Additionally, our results showed that MRI detection accuracy for CRLM was greater in studies from Asia than in those from Europe or America, although this difference was statistically nonsignificant. It is unclear why the result favored studies from Asia, however, the four studies from Asia were almost all the most recently published papers (one in 2015[9], one in 2017[31], and the other two in 2018[10,28]). Although our results did not show a year-related trend when the studies before and after 2010 were compared, a previous meta-analysis did indicate that MRI sensitivity in the detection of CRLM in studies after 2004 was significantly increased compared with those before 2004[36]. Our result also favored studies that used two or more imaging planes rather than those that used only one plane. This result is consistent with that of a recent study focusing on the diagnostic performance of MRI in bone metastases from prostate cancer[45]. Another finding was the better performance of the quantitative/semiquantitative method for imaging interpretation than the qualitative method, especially for specificity, indicating that a quantitative/semiquantitative method used for the interpretation of imaging may reduce the FP rate.

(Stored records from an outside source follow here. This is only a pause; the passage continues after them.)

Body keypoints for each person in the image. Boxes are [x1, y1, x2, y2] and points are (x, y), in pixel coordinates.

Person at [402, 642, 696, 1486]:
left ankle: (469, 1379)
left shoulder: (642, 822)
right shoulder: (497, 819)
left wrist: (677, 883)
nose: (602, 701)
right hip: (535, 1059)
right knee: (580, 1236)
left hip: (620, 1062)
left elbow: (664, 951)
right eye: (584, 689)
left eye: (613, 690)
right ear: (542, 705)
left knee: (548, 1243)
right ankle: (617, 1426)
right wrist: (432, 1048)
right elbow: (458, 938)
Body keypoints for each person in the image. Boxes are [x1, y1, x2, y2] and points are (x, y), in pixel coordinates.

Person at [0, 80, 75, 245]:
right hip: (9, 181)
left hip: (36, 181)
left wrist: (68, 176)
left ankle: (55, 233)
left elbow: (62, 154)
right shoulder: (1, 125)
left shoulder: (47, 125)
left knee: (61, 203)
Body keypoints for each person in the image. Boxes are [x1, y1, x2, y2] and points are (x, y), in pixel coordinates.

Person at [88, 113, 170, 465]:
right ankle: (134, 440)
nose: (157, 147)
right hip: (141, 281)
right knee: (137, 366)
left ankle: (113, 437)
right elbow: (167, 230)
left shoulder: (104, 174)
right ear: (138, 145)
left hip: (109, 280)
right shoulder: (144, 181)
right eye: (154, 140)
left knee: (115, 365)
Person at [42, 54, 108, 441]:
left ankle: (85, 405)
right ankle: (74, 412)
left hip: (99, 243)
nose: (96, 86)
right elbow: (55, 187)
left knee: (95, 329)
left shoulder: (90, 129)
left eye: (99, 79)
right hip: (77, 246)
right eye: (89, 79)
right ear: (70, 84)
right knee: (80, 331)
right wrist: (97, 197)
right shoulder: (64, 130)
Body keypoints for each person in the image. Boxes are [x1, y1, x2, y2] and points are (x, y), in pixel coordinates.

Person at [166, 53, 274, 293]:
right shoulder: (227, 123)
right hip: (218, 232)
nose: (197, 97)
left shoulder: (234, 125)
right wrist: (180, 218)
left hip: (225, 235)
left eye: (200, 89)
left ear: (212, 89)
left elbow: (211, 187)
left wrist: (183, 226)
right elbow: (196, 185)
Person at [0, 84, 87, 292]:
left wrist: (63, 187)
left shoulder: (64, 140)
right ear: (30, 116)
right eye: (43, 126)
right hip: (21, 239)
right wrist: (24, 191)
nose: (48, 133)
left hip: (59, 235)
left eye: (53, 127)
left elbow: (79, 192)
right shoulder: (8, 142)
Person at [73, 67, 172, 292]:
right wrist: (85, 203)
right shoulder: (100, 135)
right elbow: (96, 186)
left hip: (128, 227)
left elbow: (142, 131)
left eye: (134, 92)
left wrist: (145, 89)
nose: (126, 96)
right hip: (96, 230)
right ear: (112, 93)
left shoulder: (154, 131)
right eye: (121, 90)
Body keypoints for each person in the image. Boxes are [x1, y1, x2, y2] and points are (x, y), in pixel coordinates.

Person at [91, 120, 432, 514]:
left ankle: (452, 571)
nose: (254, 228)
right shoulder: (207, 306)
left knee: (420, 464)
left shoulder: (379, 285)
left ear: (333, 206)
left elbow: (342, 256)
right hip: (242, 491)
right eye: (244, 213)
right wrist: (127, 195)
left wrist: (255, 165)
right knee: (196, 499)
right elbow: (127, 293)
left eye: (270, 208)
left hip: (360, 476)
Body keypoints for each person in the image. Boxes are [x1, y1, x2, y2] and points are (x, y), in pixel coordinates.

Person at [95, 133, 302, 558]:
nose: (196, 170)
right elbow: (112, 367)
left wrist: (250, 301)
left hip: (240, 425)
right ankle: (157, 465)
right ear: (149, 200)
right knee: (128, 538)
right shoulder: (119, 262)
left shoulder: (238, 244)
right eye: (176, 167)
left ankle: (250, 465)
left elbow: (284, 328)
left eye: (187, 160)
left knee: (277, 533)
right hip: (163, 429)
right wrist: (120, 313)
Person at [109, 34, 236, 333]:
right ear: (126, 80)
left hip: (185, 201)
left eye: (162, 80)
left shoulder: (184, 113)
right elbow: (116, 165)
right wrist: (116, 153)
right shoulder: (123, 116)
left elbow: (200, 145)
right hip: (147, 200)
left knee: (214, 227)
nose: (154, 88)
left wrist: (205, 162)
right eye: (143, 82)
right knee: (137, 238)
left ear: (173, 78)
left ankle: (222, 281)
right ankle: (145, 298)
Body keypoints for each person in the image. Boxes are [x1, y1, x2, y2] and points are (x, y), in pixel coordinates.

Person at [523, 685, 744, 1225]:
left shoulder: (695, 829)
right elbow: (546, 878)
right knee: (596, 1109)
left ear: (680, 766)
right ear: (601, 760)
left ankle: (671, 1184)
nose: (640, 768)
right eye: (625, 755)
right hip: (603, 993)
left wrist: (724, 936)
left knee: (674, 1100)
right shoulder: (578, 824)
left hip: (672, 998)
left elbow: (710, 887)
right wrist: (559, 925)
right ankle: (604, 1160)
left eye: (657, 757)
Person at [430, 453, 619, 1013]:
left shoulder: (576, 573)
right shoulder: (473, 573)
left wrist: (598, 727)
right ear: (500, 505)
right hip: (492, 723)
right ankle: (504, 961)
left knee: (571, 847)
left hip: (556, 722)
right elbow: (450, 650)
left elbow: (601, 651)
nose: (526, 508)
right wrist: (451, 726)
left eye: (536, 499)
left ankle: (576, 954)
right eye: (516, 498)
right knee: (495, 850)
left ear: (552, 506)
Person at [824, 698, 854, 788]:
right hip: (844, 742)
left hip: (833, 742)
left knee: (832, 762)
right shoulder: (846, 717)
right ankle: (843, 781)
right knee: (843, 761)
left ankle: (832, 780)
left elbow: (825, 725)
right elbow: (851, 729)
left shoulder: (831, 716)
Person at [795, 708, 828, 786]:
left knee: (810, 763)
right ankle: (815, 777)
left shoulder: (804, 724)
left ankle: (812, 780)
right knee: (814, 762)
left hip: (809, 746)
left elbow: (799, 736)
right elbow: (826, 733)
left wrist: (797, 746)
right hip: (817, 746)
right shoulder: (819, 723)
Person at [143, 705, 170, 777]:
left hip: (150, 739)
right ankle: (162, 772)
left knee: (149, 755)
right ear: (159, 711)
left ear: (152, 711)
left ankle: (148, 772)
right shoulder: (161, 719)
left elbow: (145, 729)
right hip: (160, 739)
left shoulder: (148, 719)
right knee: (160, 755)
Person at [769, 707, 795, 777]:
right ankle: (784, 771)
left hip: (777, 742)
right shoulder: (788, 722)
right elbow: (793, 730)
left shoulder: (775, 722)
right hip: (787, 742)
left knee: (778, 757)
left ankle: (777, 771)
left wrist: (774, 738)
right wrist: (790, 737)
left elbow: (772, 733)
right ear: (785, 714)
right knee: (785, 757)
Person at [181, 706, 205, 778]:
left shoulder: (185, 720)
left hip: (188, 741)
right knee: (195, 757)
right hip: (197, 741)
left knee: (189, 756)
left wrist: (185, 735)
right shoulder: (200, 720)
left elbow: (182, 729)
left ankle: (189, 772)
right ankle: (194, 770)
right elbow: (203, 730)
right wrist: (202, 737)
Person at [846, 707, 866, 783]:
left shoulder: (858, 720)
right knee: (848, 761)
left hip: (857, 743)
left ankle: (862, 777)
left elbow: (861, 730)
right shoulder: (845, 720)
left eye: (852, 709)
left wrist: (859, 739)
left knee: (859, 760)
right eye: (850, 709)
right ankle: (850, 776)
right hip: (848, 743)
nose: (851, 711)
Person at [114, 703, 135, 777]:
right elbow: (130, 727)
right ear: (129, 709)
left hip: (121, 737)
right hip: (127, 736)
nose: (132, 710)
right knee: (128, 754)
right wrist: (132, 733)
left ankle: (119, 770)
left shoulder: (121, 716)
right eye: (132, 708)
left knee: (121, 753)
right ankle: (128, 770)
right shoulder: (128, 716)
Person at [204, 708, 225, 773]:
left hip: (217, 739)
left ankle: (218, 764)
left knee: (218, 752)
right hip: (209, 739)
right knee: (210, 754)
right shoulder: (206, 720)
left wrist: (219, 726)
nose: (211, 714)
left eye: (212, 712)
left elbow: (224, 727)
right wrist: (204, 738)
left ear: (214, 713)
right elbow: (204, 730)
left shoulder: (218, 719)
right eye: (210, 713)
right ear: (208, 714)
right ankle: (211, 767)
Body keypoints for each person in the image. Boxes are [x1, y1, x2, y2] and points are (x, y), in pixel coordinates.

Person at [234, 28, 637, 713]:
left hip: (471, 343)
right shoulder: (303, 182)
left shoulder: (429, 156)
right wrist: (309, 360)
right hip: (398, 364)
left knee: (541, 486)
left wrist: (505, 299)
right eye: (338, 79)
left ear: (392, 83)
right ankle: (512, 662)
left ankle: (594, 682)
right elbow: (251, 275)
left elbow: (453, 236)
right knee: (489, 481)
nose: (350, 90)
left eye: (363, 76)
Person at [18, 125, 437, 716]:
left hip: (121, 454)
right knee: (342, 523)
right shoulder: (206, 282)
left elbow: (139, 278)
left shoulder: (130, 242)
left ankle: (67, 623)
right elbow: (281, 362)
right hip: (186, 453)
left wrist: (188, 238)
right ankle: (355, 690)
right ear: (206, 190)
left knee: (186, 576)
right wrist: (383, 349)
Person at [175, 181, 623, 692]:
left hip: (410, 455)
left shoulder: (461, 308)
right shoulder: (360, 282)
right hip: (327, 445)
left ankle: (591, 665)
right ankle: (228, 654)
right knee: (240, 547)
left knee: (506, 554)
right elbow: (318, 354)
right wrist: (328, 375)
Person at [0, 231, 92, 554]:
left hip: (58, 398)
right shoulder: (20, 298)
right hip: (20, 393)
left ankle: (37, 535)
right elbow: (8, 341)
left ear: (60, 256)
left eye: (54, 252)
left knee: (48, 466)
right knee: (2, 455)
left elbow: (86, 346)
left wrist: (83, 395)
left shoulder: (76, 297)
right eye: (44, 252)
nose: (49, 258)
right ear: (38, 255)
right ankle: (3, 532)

Some limitations of this meta-analysis should be acknowledged. First, per-patient-based analyses were not performed in our study because of the limited data on a per-patient basis. Although a per-lesion-based analysis could be more accurate and could provide crucial information, such as lesion size, number and location, which are required for developing a therapeutic strategy, it is still important to differentiate patients with metastatic lesions from those without metastatic lesions. Second, although there was no significant publication bias in this study, selective reporting biases could exist since reviews, conference abstracts and letters to the editors as well as data published in languages other than in English were excluded. Moreover, the power of the funnel plots might have been low due to the limited sample size of the included studies in this meta-analysis. Third, notable heterogeneity was observed among the included studies. Although we investigated possible sources of heterogeneity by meta-regression analysis, the exploration of heterogeneity may still have been inadequate since the variables collected from the included studies were limited. Additionally, comparisons between some of the subgroups were unavailable because of the limited sample size. Finally, a majority of the included studies were retrospectively designed and used multiple reference standards, which can be considered limitations and potentially bias the results.

Conclusions

In conclusion, our meta-analysis shows that MRI demonstrated high sensitivity and specificity for the detection of LM from CRC. Studies using multiple imaging planes for the assessment showed higher diagnostic accuracy than those using only one plane. Imaging interpretation with quantitative/semiquantitative methods was superior to qualitative methods.

Advanced techniques such as scanning with DWI and liver-specific CAs tends to be more sensitive. Nonetheless, given the notable heterogeneity and inherent limitations, large-scale, prospectively designed trials are needed to verify the clinical value of MRI, especially for the added value of DWI and liver-specific CAs enhanced MR imaging.